En France, le directeur de Fontevrault, M. Hello, encouragé par le succès de l’éducation agricole qu’il donne à une partie des jeunes détenus, a proposé à M. le ministre de l’intérieur de prendre à bail une ferme de trois cents hectares contiguë à la prison, et d’y employer les détenus adultes que les habitudes de leur vie antérieure destinaient aux travaux des champs. Cette proposition, venant d’un praticien consommé et n’entraînant aucun surcroît de dépense, méritait assurément d’être accueillie ; elle reste enfouie dans les cartons du ministère, avec tous les projets qui contrarient trop ouvertement la routine du mécanisme administratif. Et quand on a pris la liberté d’insister sur les avantages de l’expérience que M. Hello demandait à entreprendre, M. le ministre de l’intérieur s’est contenté de répondre que l’administration ne pouvait pas se prêter à courir les chances d’une telle innovation. Eh quoi ! l’emprisonnement solitaire n’est-il pas aussi une innovation, et la plus dangereuse de toutes, étant celle qui s’écarte le plus des précédens de notre législation et des mœurs de notre pays ? Il nous semble que les hommes qui n’ont pas reculé devant le péril d’un changement aussi complet auraient bien mauvaise grace à s’effrayer pour quelques modifications de détail.

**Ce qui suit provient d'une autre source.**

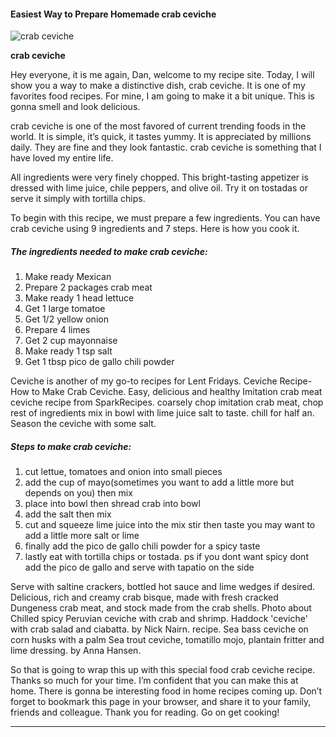             

#### Easiest Way to Prepare Homemade crab ceviche

![crab ceviche](https://img-global.cpcdn.com/recipes/51513176/751x532cq70/crab-ceviche-recipe-main-photo.jpg)

**crab ceviche**

Hey everyone, it is me again, Dan, welcome to my recipe site. Today, I will show you a way to make a distinctive dish, crab ceviche. It is one of my favorites food recipes. For mine, I am going to make it a bit unique. This is gonna smell and look delicious.

crab ceviche is one of the most favored of current trending foods in the world. It is simple, it’s quick, it tastes yummy. It is appreciated by millions daily. They are fine and they look fantastic. crab ceviche is something that I have loved my entire life.

All ingredients were very finely chopped. This bright-tasting appetizer is dressed with lime juice, chile peppers, and olive oil. Try it on tostadas or serve it simply with tortilla chips.

To begin with this recipe, we must prepare a few ingredients. You can have crab ceviche using 9 ingredients and 7 steps. Here is how you cook it.

##### The ingredients needed to make crab ceviche:

1.  Make ready Mexican
2.  Prepare 2 packages crab meat
3.  Make ready 1 head lettuce
4.  Get 1 large tomatoe
5.  Get 1/2 yellow onion
6.  Prepare 4 limes
7.  Get 2 cup mayonnaise
8.  Make ready 1 tsp salt
9.  Get 1 tbsp pico de gallo chili powder

Ceviche is another of my go-to recipes for Lent Fridays. Ceviche Recipe-How to Make Crab Ceviche. Easy, delicious and healthy Imitation crab meat ceviche recipe from SparkRecipes. coarsely chop imitation crab meat, chop rest of ingredients mix in bowl with lime juice salt to taste. chill for half an. Season the ceviche with some salt.

##### Steps to make crab ceviche:

1.  cut lettue, tomatoes and onion into small pieces
2.  add the cup of mayo(sometimes you want to add a little more but depends on you) then mix
3.  place into bowl then shread crab into bowl
4.  add the salt then mix
5.  cut and squeeze lime juice into the mix stir then taste you may want to add a little more salt or lime
6.  finally add the pico de gallo chili powder for a spicy taste
7.  lastly eat with tortilla chips or tostada. ps if you dont want spicy dont add the pico de gallo and serve with tapatio on the side

Serve with saltine crackers, bottled hot sauce and lime wedges if desired. Delicious, rich and creamy crab bisque, made with fresh cracked Dungeness crab meat, and stock made from the crab shells. Photo about Chilled spicy Peruvian ceviche with crab and shrimp. Haddock 'ceviche' with crab salad and ciabatta. by Nick Nairn. recipe. Sea bass ceviche on corn husks with a palm Sea trout ceviche, tomatillo mojo, plantain fritter and lime dressing. by Anna Hansen.

So that is going to wrap this up with this special food crab ceviche recipe. Thanks so much for your time. I’m confident that you can make this at home. There is gonna be interesting food in home recipes coming up. Don’t forget to bookmark this page in your browser, and share it to your family, friends and colleague. Thank you for reading. Go on get cooking!

* * *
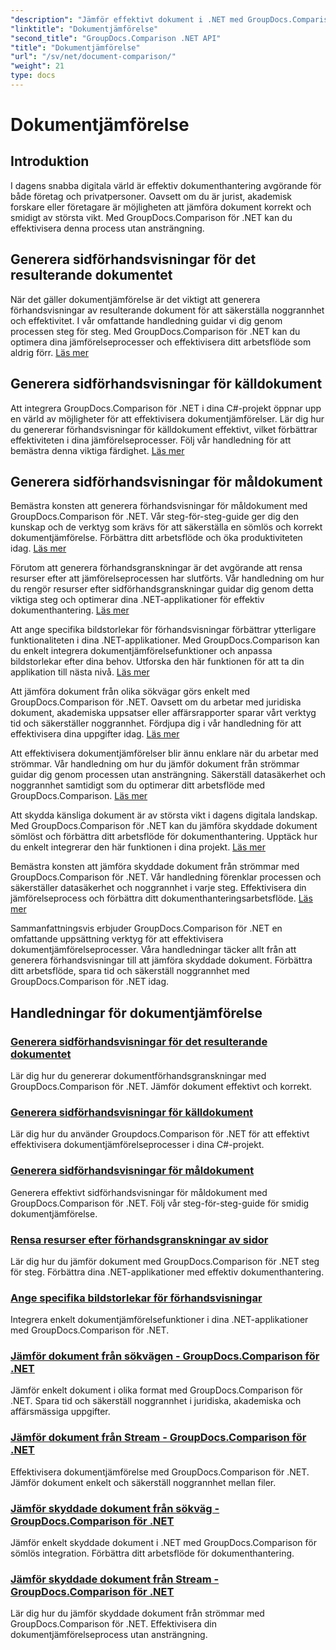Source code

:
 ```yaml
---
"description": "Jämför effektivt dokument i .NET med GroupDocs.Comparison. Effektivisera dokumenthantering, förbättra arbetsflödet och säkerställ noggrannhet. Läs mer!"
"linktitle": "Dokumentjämförelse"
"second_title": "GroupDocs.Comparison .NET API"
"title": "Dokumentjämförelse"
"url": "/sv/net/document-comparison/"
"weight": 21
type: docs
---
```

# Dokumentjämförelse

## Introduktion

I dagens snabba digitala värld är effektiv dokumenthantering avgörande för både företag och privatpersoner. Oavsett om du är jurist, akademisk forskare eller företagare är möjligheten att jämföra dokument korrekt och smidigt av största vikt. Med GroupDocs.Comparison för .NET kan du effektivisera denna process utan ansträngning.

## Generera sidförhandsvisningar för det resulterande dokumentet

När det gäller dokumentjämförelse är det viktigt att generera förhandsvisningar av resulterande dokument för att säkerställa noggrannhet och effektivitet. I vår omfattande handledning guidar vi dig genom processen steg för steg. Med GroupDocs.Comparison för .NET kan du optimera dina jämförelseprocesser och effektivisera ditt arbetsflöde som aldrig förr. [Läs mer](./generate-page-previews-resultant-document/)

## Generera sidförhandsvisningar för källdokument

Att integrera GroupDocs.Comparison för .NET i dina C#-projekt öppnar upp en värld av möjligheter för att effektivisera dokumentjämförelser. Lär dig hur du genererar förhandsvisningar för källdokument effektivt, vilket förbättrar effektiviteten i dina jämförelseprocesser. Följ vår handledning för att bemästra denna viktiga färdighet. [Läs mer](./generate-page-previews-source-document/)

## Generera sidförhandsvisningar för måldokument

Bemästra konsten att generera förhandsvisningar för måldokument med GroupDocs.Comparison för .NET. Vår steg-för-steg-guide ger dig den kunskap och de verktyg som krävs för att säkerställa en sömlös och korrekt dokumentjämförelse. Förbättra ditt arbetsflöde och öka produktiviteten idag. [Läs mer](./generate-page-previews-target-document/)

Förutom att generera förhandsgranskningar är det avgörande att rensa resurser efter att jämförelseprocessen har slutförts. Vår handledning om hur du rengör resurser efter sidförhandsgranskningar guidar dig genom detta viktiga steg och optimerar dina .NET-applikationer för effektiv dokumenthantering. [Läs mer](./clean-resources-after-page-previews/)

Att ange specifika bildstorlekar för förhandsvisningar förbättrar ytterligare funktionaliteten i dina .NET-applikationer. Med GroupDocs.Comparison kan du enkelt integrera dokumentjämförelsefunktioner och anpassa bildstorlekar efter dina behov. Utforska den här funktionen för att ta din applikation till nästa nivå. [Läs mer](./set-specific-image-sizes-for-previews/)

Att jämföra dokument från olika sökvägar görs enkelt med GroupDocs.Comparison för .NET. Oavsett om du arbetar med juridiska dokument, akademiska uppsatser eller affärsrapporter sparar vårt verktyg tid och säkerställer noggrannhet. Fördjupa dig i vår handledning för att effektivisera dina uppgifter idag. [Läs mer](./compare-documents-from-path/)

Att effektivisera dokumentjämförelser blir ännu enklare när du arbetar med strömmar. Vår handledning om hur du jämför dokument från strömmar guidar dig genom processen utan ansträngning. Säkerställ datasäkerhet och noggrannhet samtidigt som du optimerar ditt arbetsflöde med GroupDocs.Comparison. [Läs mer](./compare-documents-from-stream/)

Att skydda känsliga dokument är av största vikt i dagens digitala landskap. Med GroupDocs.Comparison för .NET kan du jämföra skyddade dokument sömlöst och förbättra ditt arbetsflöde för dokumenthantering. Upptäck hur du enkelt integrerar den här funktionen i dina projekt. [Läs mer](./compare-protected-documents-from-path/)

Bemästra konsten att jämföra skyddade dokument från strömmar med GroupDocs.Comparison för .NET. Vår handledning förenklar processen och säkerställer datasäkerhet och noggrannhet i varje steg. Effektivisera din jämförelseprocess och förbättra ditt dokumenthanteringsarbetsflöde. [Läs mer](./compare-protected-documents-from-stream/)

Sammanfattningsvis erbjuder GroupDocs.Comparison för .NET en omfattande uppsättning verktyg för att effektivisera dokumentjämförelseprocesser. Våra handledningar täcker allt från att generera förhandsvisningar till att jämföra skyddade dokument. Förbättra ditt arbetsflöde, spara tid och säkerställ noggrannhet med GroupDocs.Comparison för .NET idag.
## Handledningar för dokumentjämförelse
### [Generera sidförhandsvisningar för det resulterande dokumentet](./generate-page-previews-resultant-document/)
Lär dig hur du genererar dokumentförhandsgranskningar med GroupDocs.Comparison för .NET. Jämför dokument effektivt och korrekt.
### [Generera sidförhandsvisningar för källdokument](./generate-page-previews-source-document/)
Lär dig hur du använder Groupdocs.Comparison för .NET för att effektivt effektivisera dokumentjämförelseprocesser i dina C#-projekt.
### [Generera sidförhandsvisningar för måldokument](./generate-page-previews-target-document/)
Generera effektivt sidförhandsvisningar för måldokument med GroupDocs.Comparison för .NET. Följ vår steg-för-steg-guide för smidig dokumentjämförelse.
### [Rensa resurser efter förhandsgranskningar av sidor](./clean-resources-after-page-previews/)
Lär dig hur du jämför dokument med GroupDocs.Comparison för .NET steg för steg. Förbättra dina .NET-applikationer med effektiv dokumenthantering.
### [Ange specifika bildstorlekar för förhandsvisningar](./set-specific-image-sizes-for-previews/)
Integrera enkelt dokumentjämförelsefunktioner i dina .NET-applikationer med GroupDocs.Comparison för .NET.
### [Jämför dokument från sökvägen - GroupDocs.Comparison för .NET](./compare-documents-from-path/)
Jämför enkelt dokument i olika format med GroupDocs.Comparison för .NET. Spara tid och säkerställ noggrannhet i juridiska, akademiska och affärsmässiga uppgifter.
### [Jämför dokument från Stream - GroupDocs.Comparison för .NET](./compare-documents-from-stream/)
Effektivisera dokumentjämförelse med GroupDocs.Comparison för .NET. Jämför dokument enkelt och säkerställ noggrannhet mellan filer.
### [Jämför skyddade dokument från sökväg - GroupDocs.Comparison för .NET](./compare-protected-documents-from-path/)
Jämför enkelt skyddade dokument i .NET med GroupDocs.Comparison för sömlös integration. Förbättra ditt arbetsflöde för dokumenthantering.
### [Jämför skyddade dokument från Stream - GroupDocs.Comparison för .NET](./compare-protected-documents-from-stream/)
Lär dig hur du jämför skyddade dokument från strömmar med GroupDocs.Comparison för .NET. Effektivisera din dokumentjämförelseprocess utan ansträngning.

Au reste, il ne s’agit même plus d’une innovation, il ne s’agit plus d’une expérience ; le problème est déjà résolu, la tentative a reçu la consécration du succès. Les grands travaux exécutés par les bataillons disciplinaires d’Alger, sous le commandement de M. le colonel Marengo, ne sont pas plus connus que la bonne conduite et le progrès moral des condamnés qui ont concouru à ces prodiges, et le Moniteur algérien du 30 décembre 1842 a pu dire, aux applaudissemens de toute la population : « En reconnaissant combien le travail des champs

  1. De la Réforme des Prisons, par M. Léon Faucher ; 1 vol. in-8o, chez Hachette, rue Pierre-Sarrasin, 8.